(EXTRACT Opens)

After Harry Truman succeeded Roosevelt in 1945, he asked Hoover to visit the White House “to talk over the European food situation” and eventually ended up sending him to more than three dozen nations to assess how the U.S. could help them avoid famine in the aftermath of World War II. Hoover then chaired two separate so-called “Hoover Commissions” that overhauled the executive branch to “promote economy, efficiency, and improved service.” Throughout (and beyond) the Truman administration, it wasn’t that uncommon for Hoover to show up at a congressional hearing to discuss his opinions on those and other matters.

8. Harry S. Truman

Truman giving his national address regarding his subpoena refusal in November 1953.

(EXTRACT Closes)

Copy the passage about Hoover and Truman from "After Harry Truman" up to and including "and other matters.", renaming "Hoover Commissions" to "Reorganization Commissions" throughout. The records that follow the text come from a separate source.

(MATERIAL PROVIDED Opens)

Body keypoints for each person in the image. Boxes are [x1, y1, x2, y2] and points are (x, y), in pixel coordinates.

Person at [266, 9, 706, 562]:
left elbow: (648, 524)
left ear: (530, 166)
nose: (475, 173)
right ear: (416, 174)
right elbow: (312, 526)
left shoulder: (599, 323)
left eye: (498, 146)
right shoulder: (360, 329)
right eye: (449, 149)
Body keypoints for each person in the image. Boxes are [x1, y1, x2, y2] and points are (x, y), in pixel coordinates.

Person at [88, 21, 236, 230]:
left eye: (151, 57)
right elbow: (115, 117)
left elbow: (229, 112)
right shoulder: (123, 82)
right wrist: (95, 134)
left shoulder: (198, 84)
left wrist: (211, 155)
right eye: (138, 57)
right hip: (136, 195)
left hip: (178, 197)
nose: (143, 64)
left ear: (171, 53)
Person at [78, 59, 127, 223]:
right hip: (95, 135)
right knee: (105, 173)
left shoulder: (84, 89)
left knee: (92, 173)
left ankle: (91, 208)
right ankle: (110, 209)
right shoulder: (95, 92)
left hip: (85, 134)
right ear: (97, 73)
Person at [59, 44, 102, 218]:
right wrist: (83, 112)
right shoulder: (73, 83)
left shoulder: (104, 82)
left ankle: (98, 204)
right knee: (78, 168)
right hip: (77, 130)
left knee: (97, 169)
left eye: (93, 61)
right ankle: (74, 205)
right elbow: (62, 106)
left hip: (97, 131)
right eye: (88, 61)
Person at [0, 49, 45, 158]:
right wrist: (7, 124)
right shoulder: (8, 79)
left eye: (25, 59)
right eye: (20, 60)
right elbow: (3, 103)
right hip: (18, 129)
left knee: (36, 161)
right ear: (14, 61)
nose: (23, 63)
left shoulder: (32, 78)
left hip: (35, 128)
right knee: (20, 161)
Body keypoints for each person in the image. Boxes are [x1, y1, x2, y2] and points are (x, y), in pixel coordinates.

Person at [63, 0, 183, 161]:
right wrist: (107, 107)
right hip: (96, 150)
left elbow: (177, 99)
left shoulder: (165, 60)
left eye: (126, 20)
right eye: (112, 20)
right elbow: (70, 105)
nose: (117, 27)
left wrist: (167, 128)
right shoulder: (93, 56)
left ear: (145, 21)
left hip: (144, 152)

(MATERIAL PROVIDED Closes)

EXERCISE ANSWER:
After Harry Truman succeeded Roosevelt in 1945, he asked Hoover to visit the White House “to talk over the European food situation” and eventually ended up sending him to more than three dozen nations to assess how the U.S. could help them avoid famine in the aftermath of World War II. Hoover then chaired two separate so-called “Reorganization Commissions” that overhauled the executive branch to “promote economy, efficiency, and improved service.” Throughout (and beyond) the Truman administration, it wasn’t that uncommon for Hoover to show up at a congressional hearing to discuss his opinions on those and other matters.